EXTRACTED MATERIAL below:

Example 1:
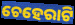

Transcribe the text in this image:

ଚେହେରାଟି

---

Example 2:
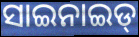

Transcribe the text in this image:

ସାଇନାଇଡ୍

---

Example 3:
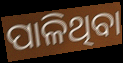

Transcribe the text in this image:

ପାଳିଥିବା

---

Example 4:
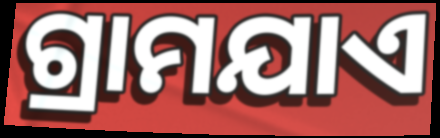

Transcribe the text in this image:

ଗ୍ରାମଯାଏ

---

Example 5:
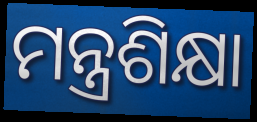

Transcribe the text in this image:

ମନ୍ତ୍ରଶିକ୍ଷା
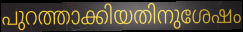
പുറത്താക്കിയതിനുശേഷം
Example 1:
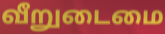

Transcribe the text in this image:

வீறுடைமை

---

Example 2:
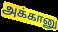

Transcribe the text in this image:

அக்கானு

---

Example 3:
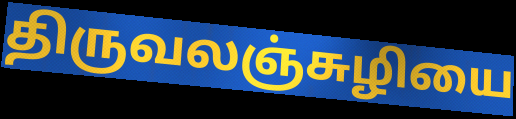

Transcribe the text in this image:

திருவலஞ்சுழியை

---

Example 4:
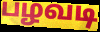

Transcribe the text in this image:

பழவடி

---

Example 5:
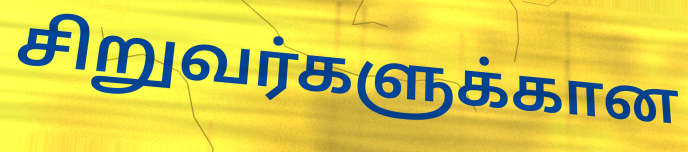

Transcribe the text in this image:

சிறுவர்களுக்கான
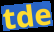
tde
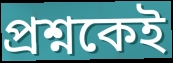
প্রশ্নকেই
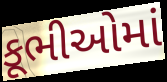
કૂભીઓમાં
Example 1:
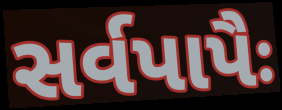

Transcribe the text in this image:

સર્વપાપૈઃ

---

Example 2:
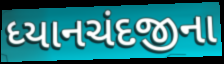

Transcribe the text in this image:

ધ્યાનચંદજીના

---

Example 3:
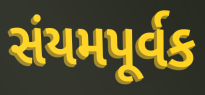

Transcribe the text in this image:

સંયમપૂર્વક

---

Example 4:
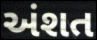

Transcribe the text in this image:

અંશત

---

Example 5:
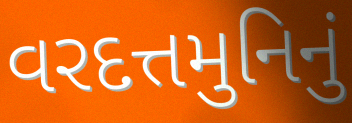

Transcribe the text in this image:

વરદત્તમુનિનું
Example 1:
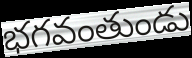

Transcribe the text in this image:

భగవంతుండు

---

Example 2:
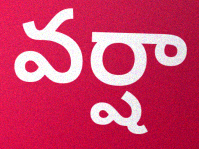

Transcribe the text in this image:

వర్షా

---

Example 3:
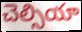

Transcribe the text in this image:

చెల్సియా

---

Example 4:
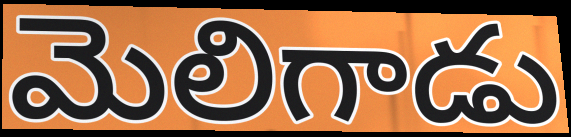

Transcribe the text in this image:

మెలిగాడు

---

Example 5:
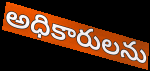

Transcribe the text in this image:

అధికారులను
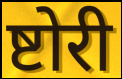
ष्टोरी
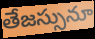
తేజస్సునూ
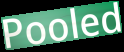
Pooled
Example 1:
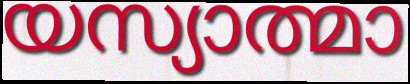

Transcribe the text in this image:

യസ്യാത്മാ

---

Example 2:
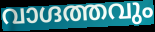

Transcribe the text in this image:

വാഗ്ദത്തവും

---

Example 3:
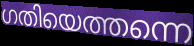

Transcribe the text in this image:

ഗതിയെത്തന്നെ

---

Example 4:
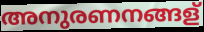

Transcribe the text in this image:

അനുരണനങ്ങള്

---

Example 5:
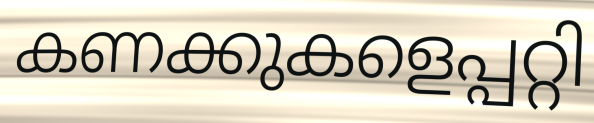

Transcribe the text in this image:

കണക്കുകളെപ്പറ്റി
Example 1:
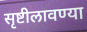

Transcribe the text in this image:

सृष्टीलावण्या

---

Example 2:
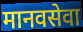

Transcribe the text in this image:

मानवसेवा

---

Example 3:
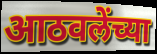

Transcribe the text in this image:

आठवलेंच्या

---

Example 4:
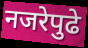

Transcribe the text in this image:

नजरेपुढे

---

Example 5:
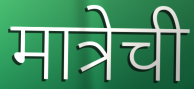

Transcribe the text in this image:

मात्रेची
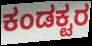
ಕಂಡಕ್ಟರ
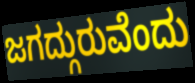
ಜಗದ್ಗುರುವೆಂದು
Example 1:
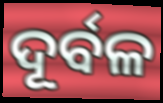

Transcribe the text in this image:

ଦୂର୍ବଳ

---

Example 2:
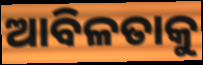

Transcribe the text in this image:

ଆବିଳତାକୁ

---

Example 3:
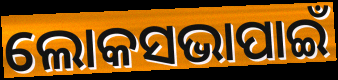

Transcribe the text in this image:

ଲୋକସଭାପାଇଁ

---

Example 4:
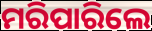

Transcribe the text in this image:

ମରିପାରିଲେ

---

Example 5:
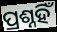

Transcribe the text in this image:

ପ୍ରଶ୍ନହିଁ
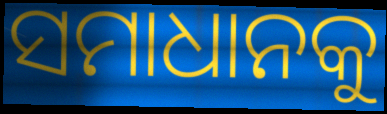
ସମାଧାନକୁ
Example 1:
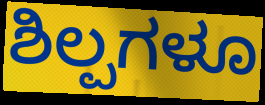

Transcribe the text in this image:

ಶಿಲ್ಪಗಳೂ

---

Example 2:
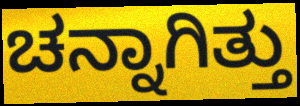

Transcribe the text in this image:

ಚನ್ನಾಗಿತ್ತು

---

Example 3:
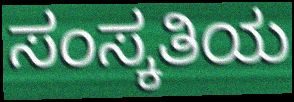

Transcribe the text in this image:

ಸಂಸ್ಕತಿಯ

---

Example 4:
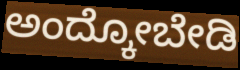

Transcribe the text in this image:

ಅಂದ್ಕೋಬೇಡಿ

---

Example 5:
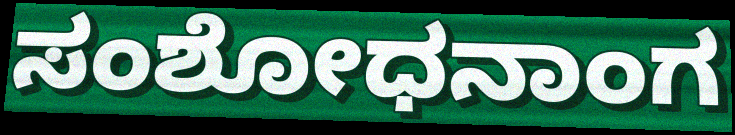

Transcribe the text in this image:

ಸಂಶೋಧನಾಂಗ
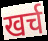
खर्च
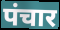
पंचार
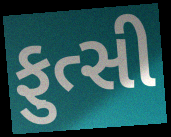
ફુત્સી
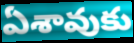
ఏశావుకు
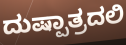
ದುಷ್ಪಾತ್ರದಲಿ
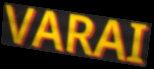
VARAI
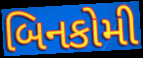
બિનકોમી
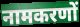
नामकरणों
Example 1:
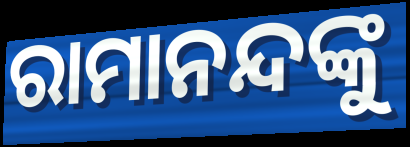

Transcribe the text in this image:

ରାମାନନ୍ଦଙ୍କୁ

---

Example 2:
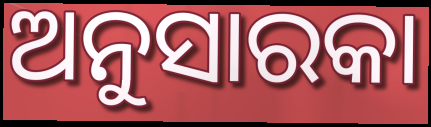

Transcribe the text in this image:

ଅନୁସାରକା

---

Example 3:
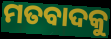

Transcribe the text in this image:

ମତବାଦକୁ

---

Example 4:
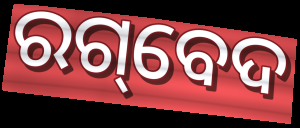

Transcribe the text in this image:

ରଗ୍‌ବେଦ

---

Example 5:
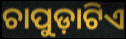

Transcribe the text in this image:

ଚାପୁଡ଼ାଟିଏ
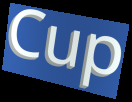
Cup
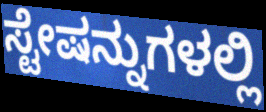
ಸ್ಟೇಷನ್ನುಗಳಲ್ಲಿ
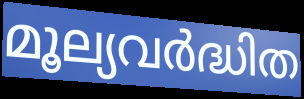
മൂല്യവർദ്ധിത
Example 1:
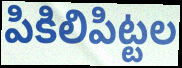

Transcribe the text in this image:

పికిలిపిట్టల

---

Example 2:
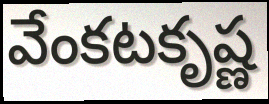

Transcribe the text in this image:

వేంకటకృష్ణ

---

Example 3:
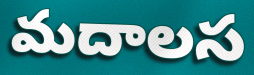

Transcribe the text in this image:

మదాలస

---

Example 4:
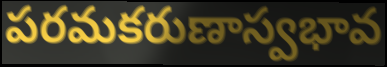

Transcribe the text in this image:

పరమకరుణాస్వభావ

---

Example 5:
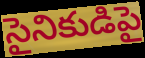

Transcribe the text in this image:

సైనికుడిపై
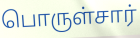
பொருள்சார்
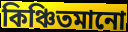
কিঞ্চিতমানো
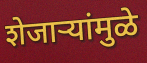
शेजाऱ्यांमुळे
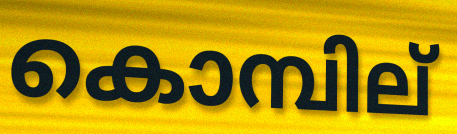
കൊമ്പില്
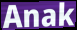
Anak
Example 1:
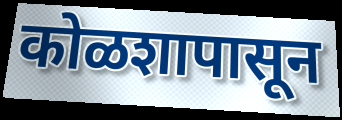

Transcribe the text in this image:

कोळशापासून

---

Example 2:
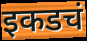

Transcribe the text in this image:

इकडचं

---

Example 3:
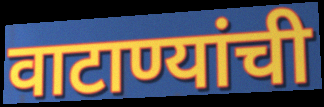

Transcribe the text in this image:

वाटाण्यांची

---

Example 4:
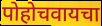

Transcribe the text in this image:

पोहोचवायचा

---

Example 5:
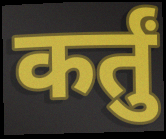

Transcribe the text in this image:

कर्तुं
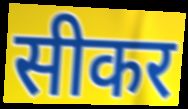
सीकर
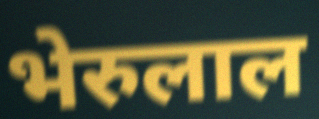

End of EXTRACTED MATERIAL.

• _PROBLEM STATEMENT_: What is needed is an exact copy of the entries above, with no images in it.

• _YOUR SOLUTION_:
Example 1:

Transcribe the text in this image:

ଚେହେରାଟି

---

Example 2:

Transcribe the text in this image:

ସାଇନାଇଡ୍

---

Example 3:

Transcribe the text in this image:

ପାଳିଥିବା

---

Example 4:

Transcribe the text in this image:

ଗ୍ରାମଯାଏ

---

Example 5:

Transcribe the text in this image:

ମନ୍ତ୍ରଶିକ୍ଷା
പുറത്താക്കിയതിനുശേഷം
Example 1:

Transcribe the text in this image:

வீறுடைமை

---

Example 2:

Transcribe the text in this image:

அக்கானு

---

Example 3:

Transcribe the text in this image:

திருவலஞ்சுழியை

---

Example 4:

Transcribe the text in this image:

பழவடி

---

Example 5:

Transcribe the text in this image:

சிறுவர்களுக்கான
tde
প্রশ্নকেই
કૂભીઓમાં
Example 1:

Transcribe the text in this image:

સર્વપાપૈઃ

---

Example 2:

Transcribe the text in this image:

ધ્યાનચંદજીના

---

Example 3:

Transcribe the text in this image:

સંયમપૂર્વક

---

Example 4:

Transcribe the text in this image:

અંશત

---

Example 5:

Transcribe the text in this image:

વરદત્તમુનિનું
Example 1:

Transcribe the text in this image:

భగవంతుండు

---

Example 2:

Transcribe the text in this image:

వర్షా

---

Example 3:

Transcribe the text in this image:

చెల్సియా

---

Example 4:

Transcribe the text in this image:

మెలిగాడు

---

Example 5:

Transcribe the text in this image:

అధికారులను
ष्टोरी
తేజస్సునూ
Pooled
Example 1:

Transcribe the text in this image:

യസ്യാത്മാ

---

Example 2:

Transcribe the text in this image:

വാഗ്ദത്തവും

---

Example 3:

Transcribe the text in this image:

ഗതിയെത്തന്നെ

---

Example 4:

Transcribe the text in this image:

അനുരണനങ്ങള്

---

Example 5:

Transcribe the text in this image:

കണക്കുകളെപ്പറ്റി
Example 1:

Transcribe the text in this image:

सृष्टीलावण्या

---

Example 2:

Transcribe the text in this image:

मानवसेवा

---

Example 3:

Transcribe the text in this image:

आठवलेंच्या

---

Example 4:

Transcribe the text in this image:

नजरेपुढे

---

Example 5:

Transcribe the text in this image:

मात्रेची
ಕಂಡಕ್ಟರ
ಜಗದ್ಗುರುವೆಂದು
Example 1:

Transcribe the text in this image:

ଦୂର୍ବଳ

---

Example 2:

Transcribe the text in this image:

ଆବିଳତାକୁ

---

Example 3:

Transcribe the text in this image:

ଲୋକସଭାପାଇଁ

---

Example 4:

Transcribe the text in this image:

ମରିପାରିଲେ

---

Example 5:

Transcribe the text in this image:

ପ୍ରଶ୍ନହିଁ
ସମାଧାନକୁ
Example 1:

Transcribe the text in this image:

ಶಿಲ್ಪಗಳೂ

---

Example 2:

Transcribe the text in this image:

ಚನ್ನಾಗಿತ್ತು

---

Example 3:

Transcribe the text in this image:

ಸಂಸ್ಕತಿಯ

---

Example 4:

Transcribe the text in this image:

ಅಂದ್ಕೋಬೇಡಿ

---

Example 5:

Transcribe the text in this image:

ಸಂಶೋಧನಾಂಗ
खर्च
पंचार
ફુત્સી
ఏశావుకు
ದುಷ್ಪಾತ್ರದಲಿ
VARAI
બિનકોમી
नामकरणों
Example 1:

Transcribe the text in this image:

ରାମାନନ୍ଦଙ୍କୁ

---

Example 2:

Transcribe the text in this image:

ଅନୁସାରକା

---

Example 3:

Transcribe the text in this image:

ମତବାଦକୁ

---

Example 4:

Transcribe the text in this image:

ରଗ୍‌ବେଦ

---

Example 5:

Transcribe the text in this image:

ଚାପୁଡ଼ାଟିଏ
Cup
ಸ್ಟೇಷನ್ನುಗಳಲ್ಲಿ
മൂല്യവർദ്ധിത
Example 1:

Transcribe the text in this image:

పికిలిపిట్టల

---

Example 2:

Transcribe the text in this image:

వేంకటకృష్ణ

---

Example 3:

Transcribe the text in this image:

మదాలస

---

Example 4:

Transcribe the text in this image:

పరమకరుణాస్వభావ

---

Example 5:

Transcribe the text in this image:

సైనికుడిపై
பொருள்சார்
কিঞ্চিতমানো
शेजाऱ्यांमुळे
കൊമ്പില്
Anak
Example 1:

Transcribe the text in this image:

कोळशापासून

---

Example 2:

Transcribe the text in this image:

इकडचं

---

Example 3:

Transcribe the text in this image:

वाटाण्यांची

---

Example 4:

Transcribe the text in this image:

पोहोचवायचा

---

Example 5:

Transcribe the text in this image:

कर्तुं
सीकर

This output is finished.